Timeline for the Northern Corridor Highway
June 12, 2020 – The Bureau of Land Management releases the draft Environmental Impact Statement (EIS) for the Northern Corridor Highway and the 90-day comment period opens. The U.S. Fish & Wildlife Service releases the draft Habitat Conservation Plan for public comment during the same window.
July 1, 2020 – CSU’s team of experts will publish on the CSU website an analysis of the draft EIS to assist the public in responding with effective comments.
Sept 12, 2020 – Draft EIS Comment Period closes.
Late Fall 2020 – Final EIS is published in the Federal Register.

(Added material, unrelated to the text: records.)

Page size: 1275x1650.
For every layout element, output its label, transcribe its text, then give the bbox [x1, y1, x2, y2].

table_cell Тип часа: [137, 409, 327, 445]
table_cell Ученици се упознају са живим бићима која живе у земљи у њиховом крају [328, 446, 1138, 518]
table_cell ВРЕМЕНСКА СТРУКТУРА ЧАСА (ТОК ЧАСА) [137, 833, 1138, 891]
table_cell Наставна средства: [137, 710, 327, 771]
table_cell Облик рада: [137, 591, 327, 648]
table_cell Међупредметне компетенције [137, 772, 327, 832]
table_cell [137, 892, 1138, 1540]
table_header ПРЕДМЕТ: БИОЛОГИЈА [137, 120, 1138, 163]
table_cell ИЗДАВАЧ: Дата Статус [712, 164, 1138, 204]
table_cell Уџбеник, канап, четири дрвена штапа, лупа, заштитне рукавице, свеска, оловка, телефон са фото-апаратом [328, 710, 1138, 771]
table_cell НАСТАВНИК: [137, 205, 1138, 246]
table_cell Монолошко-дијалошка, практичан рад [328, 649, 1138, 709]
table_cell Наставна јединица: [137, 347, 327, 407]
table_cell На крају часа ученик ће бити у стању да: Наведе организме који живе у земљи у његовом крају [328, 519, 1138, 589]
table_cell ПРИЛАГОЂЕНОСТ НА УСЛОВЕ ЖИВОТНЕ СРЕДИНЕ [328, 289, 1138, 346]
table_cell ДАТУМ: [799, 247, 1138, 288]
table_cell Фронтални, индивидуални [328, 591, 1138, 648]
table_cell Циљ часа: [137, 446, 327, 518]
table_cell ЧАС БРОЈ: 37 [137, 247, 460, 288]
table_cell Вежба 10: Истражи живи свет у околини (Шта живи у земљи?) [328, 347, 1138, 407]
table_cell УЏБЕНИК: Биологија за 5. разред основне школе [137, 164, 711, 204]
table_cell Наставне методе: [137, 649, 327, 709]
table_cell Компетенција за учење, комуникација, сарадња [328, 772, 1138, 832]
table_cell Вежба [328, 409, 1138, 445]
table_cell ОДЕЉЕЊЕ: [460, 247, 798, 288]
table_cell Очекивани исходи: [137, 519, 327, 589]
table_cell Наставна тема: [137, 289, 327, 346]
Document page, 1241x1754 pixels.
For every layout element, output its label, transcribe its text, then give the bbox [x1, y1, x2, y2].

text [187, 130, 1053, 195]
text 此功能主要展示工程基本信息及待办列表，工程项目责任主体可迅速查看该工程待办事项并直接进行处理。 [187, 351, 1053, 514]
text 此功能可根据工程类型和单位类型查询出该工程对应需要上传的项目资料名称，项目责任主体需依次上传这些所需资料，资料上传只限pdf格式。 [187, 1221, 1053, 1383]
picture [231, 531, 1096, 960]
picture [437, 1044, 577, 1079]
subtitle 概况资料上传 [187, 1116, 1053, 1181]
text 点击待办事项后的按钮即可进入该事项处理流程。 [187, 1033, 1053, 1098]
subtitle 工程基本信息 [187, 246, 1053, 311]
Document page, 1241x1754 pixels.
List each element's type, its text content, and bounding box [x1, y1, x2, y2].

Winter 2020 – The Governor’s Consistency Review and Protest Period begins with a 30-day time frame for anyone to formally protest the Final EIS and up to 60 days for the Governor to review the Final EIS and identify any areas of inconsistency with state laws and regulations
January 2021 – Department of the Interior issues the Record of Decision on whether to grant the right of way for the Northern Corridor Highway.
Conserve Southwest Utah Position on the Northern Corridor Highway
- The highway does not honor prior promises to protect the Red Cliffs Desert Reserve and the threatened Mojave desert tortoise.
- The highway damages the Red Cliffs National Conservation Area and sets a dangerous precedent for all of America’s National Conservation Lands.
- There are more effective, less expensive transportation solutions that can reduce future traffic congestion without sacrificing Red Cliffs.
- Damage caused by the highway can’t be mitigated by Zone 6.
- The highway undermines the spectacular quality of life we enjoy in Washington County.